■ **Your objective**
In the material below, find the line containing "28cm은 완벽한 음식 조리 경험을 선사합니다." and the line containing "moite et une", then reproduce exactly both of them and every line between, and nothing else.

■ **Supplied entries**
---*---

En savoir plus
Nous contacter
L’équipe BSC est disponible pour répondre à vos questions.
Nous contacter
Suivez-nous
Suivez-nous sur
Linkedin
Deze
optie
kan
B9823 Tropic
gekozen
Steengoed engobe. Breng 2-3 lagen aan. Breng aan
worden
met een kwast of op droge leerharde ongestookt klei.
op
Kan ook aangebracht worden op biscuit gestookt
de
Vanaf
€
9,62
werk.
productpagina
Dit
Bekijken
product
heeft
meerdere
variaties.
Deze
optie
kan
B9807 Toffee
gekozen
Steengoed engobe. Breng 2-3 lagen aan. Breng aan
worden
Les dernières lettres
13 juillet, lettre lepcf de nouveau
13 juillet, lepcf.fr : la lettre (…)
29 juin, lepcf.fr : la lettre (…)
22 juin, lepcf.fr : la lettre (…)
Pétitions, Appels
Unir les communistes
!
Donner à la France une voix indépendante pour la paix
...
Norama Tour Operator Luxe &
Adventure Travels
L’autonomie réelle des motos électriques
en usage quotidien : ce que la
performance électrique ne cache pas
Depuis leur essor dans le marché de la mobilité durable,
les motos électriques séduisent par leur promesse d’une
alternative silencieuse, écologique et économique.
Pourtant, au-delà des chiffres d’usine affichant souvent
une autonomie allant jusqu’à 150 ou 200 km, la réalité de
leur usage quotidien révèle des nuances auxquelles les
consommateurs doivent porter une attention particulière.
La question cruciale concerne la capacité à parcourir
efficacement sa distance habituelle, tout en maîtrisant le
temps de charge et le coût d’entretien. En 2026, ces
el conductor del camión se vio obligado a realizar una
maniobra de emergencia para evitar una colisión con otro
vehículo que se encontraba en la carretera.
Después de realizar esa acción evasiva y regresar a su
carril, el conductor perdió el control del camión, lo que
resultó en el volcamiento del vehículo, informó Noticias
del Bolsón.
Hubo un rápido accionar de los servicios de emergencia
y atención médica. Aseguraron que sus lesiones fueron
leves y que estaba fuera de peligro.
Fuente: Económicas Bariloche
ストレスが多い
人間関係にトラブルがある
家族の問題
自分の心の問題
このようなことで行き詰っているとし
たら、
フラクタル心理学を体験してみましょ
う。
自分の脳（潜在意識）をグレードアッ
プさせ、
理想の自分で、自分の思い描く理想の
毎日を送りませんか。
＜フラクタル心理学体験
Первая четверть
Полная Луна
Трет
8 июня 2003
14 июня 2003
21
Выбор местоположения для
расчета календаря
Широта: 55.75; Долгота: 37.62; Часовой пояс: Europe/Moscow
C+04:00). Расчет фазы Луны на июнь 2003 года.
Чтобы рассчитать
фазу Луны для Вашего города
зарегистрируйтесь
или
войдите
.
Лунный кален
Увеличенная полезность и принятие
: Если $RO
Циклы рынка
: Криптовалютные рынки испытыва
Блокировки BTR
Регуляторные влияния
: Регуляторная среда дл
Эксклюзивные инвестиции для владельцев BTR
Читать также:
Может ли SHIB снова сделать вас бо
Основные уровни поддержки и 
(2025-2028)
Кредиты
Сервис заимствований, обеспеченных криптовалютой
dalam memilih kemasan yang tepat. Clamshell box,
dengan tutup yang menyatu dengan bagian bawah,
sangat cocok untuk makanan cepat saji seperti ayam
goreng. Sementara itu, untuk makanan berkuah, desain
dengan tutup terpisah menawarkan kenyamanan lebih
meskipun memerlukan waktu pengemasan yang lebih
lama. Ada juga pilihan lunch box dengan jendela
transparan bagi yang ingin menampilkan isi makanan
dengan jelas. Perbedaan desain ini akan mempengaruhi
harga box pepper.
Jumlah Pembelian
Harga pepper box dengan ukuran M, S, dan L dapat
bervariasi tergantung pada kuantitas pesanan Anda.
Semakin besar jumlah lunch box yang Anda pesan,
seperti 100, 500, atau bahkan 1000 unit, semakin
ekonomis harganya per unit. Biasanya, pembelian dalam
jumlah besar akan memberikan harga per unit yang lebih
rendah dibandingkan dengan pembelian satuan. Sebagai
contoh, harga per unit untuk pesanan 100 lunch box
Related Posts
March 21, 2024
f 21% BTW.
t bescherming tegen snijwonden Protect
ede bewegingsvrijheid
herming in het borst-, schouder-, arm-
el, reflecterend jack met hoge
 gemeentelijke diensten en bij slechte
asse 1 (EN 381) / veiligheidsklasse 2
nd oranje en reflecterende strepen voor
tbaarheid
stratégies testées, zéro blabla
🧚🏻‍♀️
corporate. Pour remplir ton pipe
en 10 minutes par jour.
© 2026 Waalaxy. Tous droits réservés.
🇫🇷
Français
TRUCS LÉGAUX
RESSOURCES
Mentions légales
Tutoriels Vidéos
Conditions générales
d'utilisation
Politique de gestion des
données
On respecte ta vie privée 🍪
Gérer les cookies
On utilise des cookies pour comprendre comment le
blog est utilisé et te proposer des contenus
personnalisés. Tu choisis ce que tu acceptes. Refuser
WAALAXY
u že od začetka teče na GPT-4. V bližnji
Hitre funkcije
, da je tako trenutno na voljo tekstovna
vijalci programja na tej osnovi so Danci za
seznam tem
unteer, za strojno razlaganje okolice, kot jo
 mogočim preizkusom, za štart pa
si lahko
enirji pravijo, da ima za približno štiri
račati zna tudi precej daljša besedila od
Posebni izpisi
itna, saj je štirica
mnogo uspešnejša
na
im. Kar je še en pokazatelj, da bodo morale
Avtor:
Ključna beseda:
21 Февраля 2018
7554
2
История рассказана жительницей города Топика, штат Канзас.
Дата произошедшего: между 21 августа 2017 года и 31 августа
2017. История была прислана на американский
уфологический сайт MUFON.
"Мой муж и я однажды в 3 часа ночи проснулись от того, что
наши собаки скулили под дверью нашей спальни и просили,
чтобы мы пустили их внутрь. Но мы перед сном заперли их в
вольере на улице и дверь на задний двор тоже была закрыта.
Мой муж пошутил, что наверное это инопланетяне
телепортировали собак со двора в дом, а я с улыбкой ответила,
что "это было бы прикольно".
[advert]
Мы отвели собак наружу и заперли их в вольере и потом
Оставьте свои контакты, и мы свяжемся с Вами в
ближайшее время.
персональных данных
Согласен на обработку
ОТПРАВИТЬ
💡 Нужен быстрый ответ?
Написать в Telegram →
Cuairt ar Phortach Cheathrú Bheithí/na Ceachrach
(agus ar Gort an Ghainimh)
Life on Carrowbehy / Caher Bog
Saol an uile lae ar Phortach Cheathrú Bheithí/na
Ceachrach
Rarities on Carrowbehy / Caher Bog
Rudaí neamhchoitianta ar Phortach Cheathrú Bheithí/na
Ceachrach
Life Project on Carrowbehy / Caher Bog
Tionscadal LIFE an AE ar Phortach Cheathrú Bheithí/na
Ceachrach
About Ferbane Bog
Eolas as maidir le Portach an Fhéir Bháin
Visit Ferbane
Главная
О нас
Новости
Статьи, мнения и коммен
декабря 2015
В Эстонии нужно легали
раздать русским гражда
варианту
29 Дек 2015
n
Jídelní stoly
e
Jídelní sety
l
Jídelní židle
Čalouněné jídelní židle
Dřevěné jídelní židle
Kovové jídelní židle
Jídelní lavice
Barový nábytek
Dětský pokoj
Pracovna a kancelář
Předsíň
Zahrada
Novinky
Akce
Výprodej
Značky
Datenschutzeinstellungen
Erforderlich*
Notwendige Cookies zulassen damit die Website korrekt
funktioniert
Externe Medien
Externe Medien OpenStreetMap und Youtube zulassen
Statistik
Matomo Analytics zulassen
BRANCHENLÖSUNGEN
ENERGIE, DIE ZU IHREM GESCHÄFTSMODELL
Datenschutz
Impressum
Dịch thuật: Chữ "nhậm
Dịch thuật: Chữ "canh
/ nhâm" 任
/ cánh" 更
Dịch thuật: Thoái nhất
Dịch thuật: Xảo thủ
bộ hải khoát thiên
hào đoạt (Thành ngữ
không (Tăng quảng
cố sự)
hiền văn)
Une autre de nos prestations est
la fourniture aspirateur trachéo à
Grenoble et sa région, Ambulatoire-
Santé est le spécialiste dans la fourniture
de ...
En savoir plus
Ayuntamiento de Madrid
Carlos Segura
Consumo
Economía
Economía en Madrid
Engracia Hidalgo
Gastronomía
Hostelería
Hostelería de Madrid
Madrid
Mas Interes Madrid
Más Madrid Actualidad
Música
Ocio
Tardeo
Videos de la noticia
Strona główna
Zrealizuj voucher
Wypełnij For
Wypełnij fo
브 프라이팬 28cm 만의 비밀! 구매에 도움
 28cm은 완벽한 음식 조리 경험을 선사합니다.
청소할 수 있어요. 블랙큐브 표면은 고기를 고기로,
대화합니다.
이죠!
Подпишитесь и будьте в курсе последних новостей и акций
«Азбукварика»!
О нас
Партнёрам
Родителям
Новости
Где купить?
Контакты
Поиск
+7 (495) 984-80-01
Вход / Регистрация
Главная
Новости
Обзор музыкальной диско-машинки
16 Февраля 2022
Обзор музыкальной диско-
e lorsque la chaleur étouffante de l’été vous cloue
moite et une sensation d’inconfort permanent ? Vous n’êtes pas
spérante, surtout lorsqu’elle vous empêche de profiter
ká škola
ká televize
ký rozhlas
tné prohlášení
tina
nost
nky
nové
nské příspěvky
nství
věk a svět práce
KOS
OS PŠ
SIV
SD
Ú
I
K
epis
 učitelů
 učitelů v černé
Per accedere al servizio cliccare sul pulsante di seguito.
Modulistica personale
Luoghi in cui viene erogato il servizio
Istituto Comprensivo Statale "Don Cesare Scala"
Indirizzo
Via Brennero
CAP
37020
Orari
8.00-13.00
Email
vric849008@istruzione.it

---*---

■ **Answer below**
 28cm은 완벽한 음식 조리 경험을 선사합니다.
청소할 수 있어요. 블랙큐브 표면은 고기를 고기로,
대화합니다.
이죠!
Подпишитесь и будьте в курсе последних новостей и акций
«Азбукварика»!
О нас
Партнёрам
Родителям
Новости
Где купить?
Контакты
Поиск
+7 (495) 984-80-01
Вход / Регистрация
Главная
Новости
Обзор музыкальной диско-машинки
16 Февраля 2022
Обзор музыкальной диско-
e lorsque la chaleur étouffante de l’été vous cloue
moite et une sensation d’inconfort permanent ? Vous n’êtes pas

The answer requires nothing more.